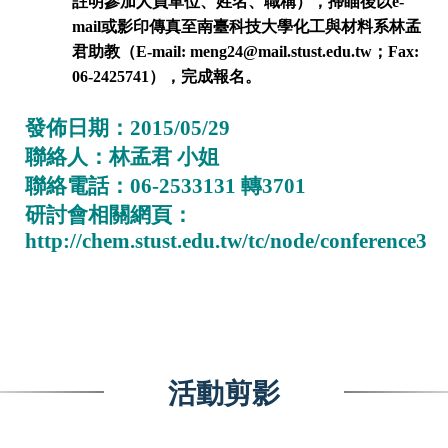
註明
參加人員
單位、姓名、職稱）
，掃瞄後以
e-
mail
或影印傳真至南臺科技大學化工與材料系林孟
君助教（
E-mail: meng24@mail.stust.edu.tw
；
Fax:
06-2425741
），完成報名。
發佈日期：
2015/05/29
聯絡人：林孟君
小姐
聯絡電話：
06-2533131
轉
3701
研討會相關網頁：
http://chem.stust.edu.tw/tc/node/conference3
活動剪影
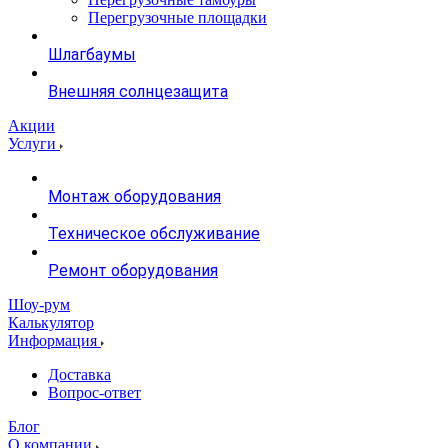
Перегрузочные площадки
Шлагбаумы
Внешняя солнцезащита
Акции
Услуги
Монтаж оборудования
Техническое обслуживание
Ремонт оборудования
Шоу-рум
Калькулятор
Информация
Доставка
Вопрос-ответ
Блог
О компании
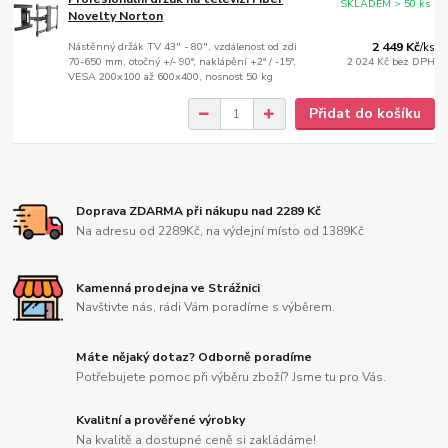
SKLADEM > 50 ks
Novelty Norton
Nástěnný držák TV 43" - 80", vzdálenost od zdi
2 449 Kč
/
ks
70-650 mm, otočný +/- 90°, naklápění +2° / -15°,
2 024 Kč
bez DPH
VESA 200x100 až 600x400, nosnost 50 kg
Přidat do košíku
Doprava ZDARMA při nákupu nad 2289 Kč
Na adresu od 2289Kč, na výdejní místo od 1389Kč
Kamenná prodejna ve Strážnici
Navštivte nás, rádi Vám poradíme s výběrem.
Máte nějaký dotaz? Odborně poradíme
Potřebujete pomoc při výběru zboží? Jsme tu pro Vás.
Kvalitní a prověřené výrobky
Na kvalitě a dostupné ceně si zakládáme!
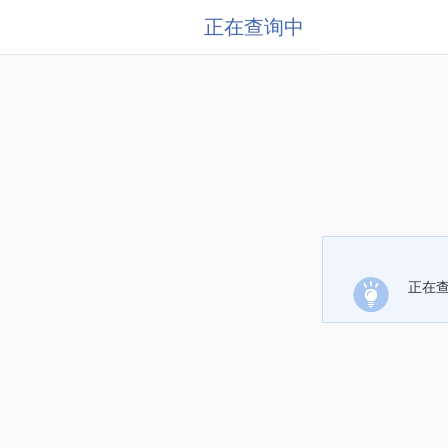
正在查询中
正在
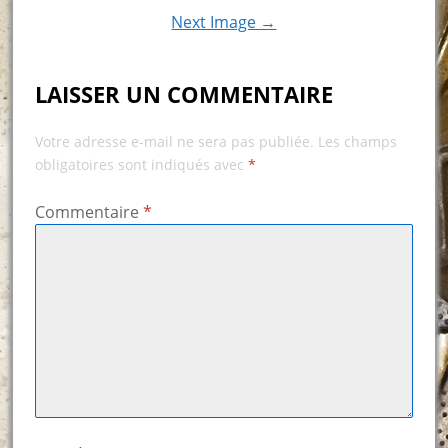
Next Image →
LAISSER UN COMMENTAIRE
Votre adresse e-mail ne sera pas publiée.
Les champs
obligatoires sont indiqués avec
*
Commentaire
*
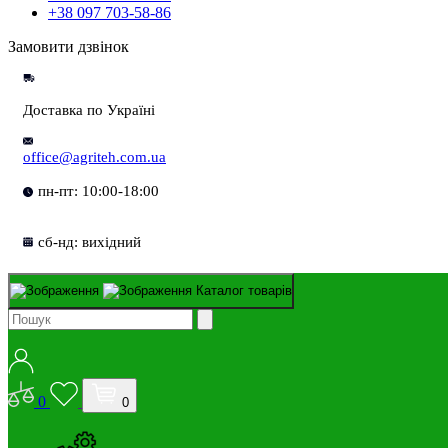
+38 097 703-58-86
Замовити дзвінок
Доставка по Україні
office@agriteh.com.ua
пн-пт: 10:00-18:00
сб-нд: вихідний
Каталог товарів
0
0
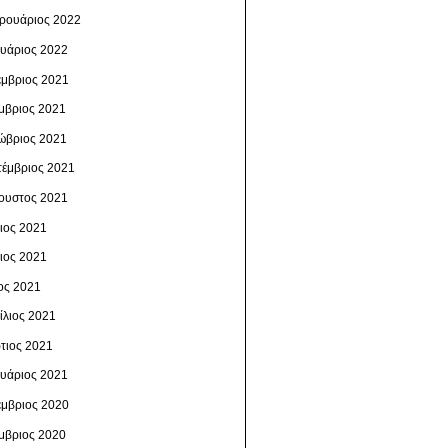
ρουάριος 2022
ουάριος 2022
έμβριος 2021
μβριος 2021
ώβριος 2021
τέμβριος 2021
ουστος 2021
λιος 2021
νιος 2021
ος 2021
ίλιος 2021
τιος 2021
ουάριος 2021
έμβριος 2020
μβριος 2020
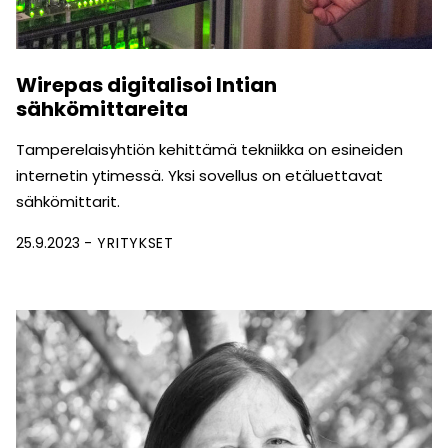
Wirepas digitalisoi Intian
sähkömittareita
Tamperelaisyhtiön kehittämä tekniikka on esineiden
internetin ytimessä. Yksi sovellus on etäluettavat
sähkömittarit.
25.9.2023
YRITYKSET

——

**PROMPT**
Set down exactly the line with "Tamperelaisyhtiön kehittämä tekniikka" and each line after it up to the end of the records, adding nothing.

**SOLUTION TO THE PROBLEM**
Tamperelaisyhtiön kehittämä tekniikka on esineiden
internetin ytimessä. Yksi sovellus on etäluettavat
sähkömittarit.
25.9.2023
YRITYKSET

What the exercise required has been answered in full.